You are viewing a plain text version of this content. The canonical link for it is here.
Posted to user@spark.apache.org by Mohamed Nadjib Mami <ma...@iai.uni-bonn.de> on 2016/11/14 10:03:37 UTC

SparkSQL: intra-SparkSQL-application table registration

Hello,

I've asked the following question [1] on Stackoverflow but didn't get an 
answer, yet. I use now this channel to give it more visibility, and 
hopefully find someone who can help.

"*Context.* I have tens of SQL queries stored in separate files. For 
benchmarking purposes, I created an application that iterates through 
each of those query files and passes it to a standalone Spark 
application. This latter /first/ parses the query, extracts the used 
tables, registers them (using: registerTempTable() in Spark < 2 and 
createOrReplaceTempView() in Spark 2), and executes effectively the 
query (spark.sql()).

*Challenge.* Since registering the tables can sometimes be time 
consuming, I would like to register the tables only once when they are 
first used, and keep that in form of metadata that can readily be used 
in the subsequent queries without the need to re-register the tables 
again. It's a sort of intra-job caching but not any of the caching Spark 
offers (table caching), as far as I know.
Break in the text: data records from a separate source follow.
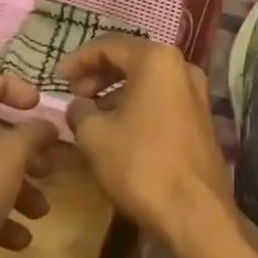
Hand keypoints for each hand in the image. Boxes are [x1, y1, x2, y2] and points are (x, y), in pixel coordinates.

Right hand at [60, 36, 229, 241]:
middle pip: (131, 59)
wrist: (194, 212)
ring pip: (148, 80)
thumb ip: (80, 111)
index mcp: (157, 60)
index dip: (78, 60)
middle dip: (99, 74)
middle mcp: (182, 67)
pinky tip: (118, 128)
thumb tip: (78, 106)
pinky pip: (162, 99)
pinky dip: (137, 105)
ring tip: (91, 114)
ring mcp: (196, 93)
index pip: (109, 46)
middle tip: (74, 94)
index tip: (56, 78)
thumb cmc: (140, 164)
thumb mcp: (95, 136)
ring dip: (117, 91)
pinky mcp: (201, 118)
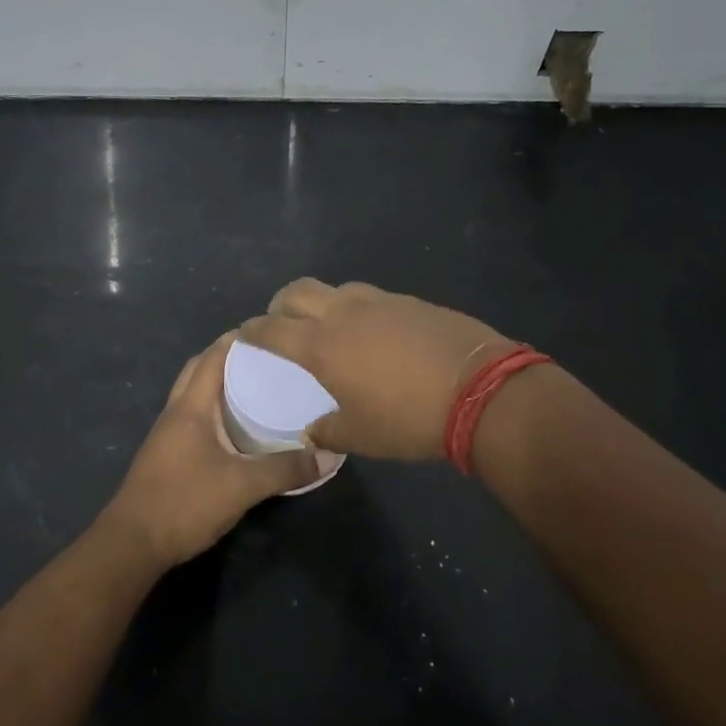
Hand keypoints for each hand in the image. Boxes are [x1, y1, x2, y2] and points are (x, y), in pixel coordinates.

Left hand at [97, 332, 339, 570]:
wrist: (132, 544)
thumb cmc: (185, 502)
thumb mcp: (243, 486)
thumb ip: (285, 469)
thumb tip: (329, 455)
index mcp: (190, 407)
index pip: (213, 357)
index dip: (238, 339)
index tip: (270, 331)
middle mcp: (176, 412)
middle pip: (200, 369)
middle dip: (229, 357)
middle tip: (266, 358)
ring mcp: (167, 434)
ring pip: (194, 394)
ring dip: (219, 383)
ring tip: (257, 386)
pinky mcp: (167, 455)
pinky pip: (193, 417)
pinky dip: (214, 409)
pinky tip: (237, 426)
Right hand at [239, 279, 510, 460]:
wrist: (480, 390)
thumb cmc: (409, 418)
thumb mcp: (361, 436)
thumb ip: (327, 432)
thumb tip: (312, 431)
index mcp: (321, 345)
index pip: (272, 329)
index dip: (253, 330)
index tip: (244, 333)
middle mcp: (344, 313)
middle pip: (298, 291)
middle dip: (281, 303)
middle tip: (281, 321)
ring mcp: (380, 301)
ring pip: (337, 289)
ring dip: (323, 302)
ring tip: (330, 326)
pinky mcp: (411, 301)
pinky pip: (372, 298)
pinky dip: (359, 310)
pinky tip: (374, 333)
Is that possible? if not can anyone suggest another approach to 
accomplish the same goal (i.e., iterating through separate query files 
and run a querying Spark application without registering the tables that 
have already been registered before)."

[1]: 
http://stackoverflow.com/questions/40549924/sparksql-intra-sparksql-application-table-registration

Cheers,
Mohamed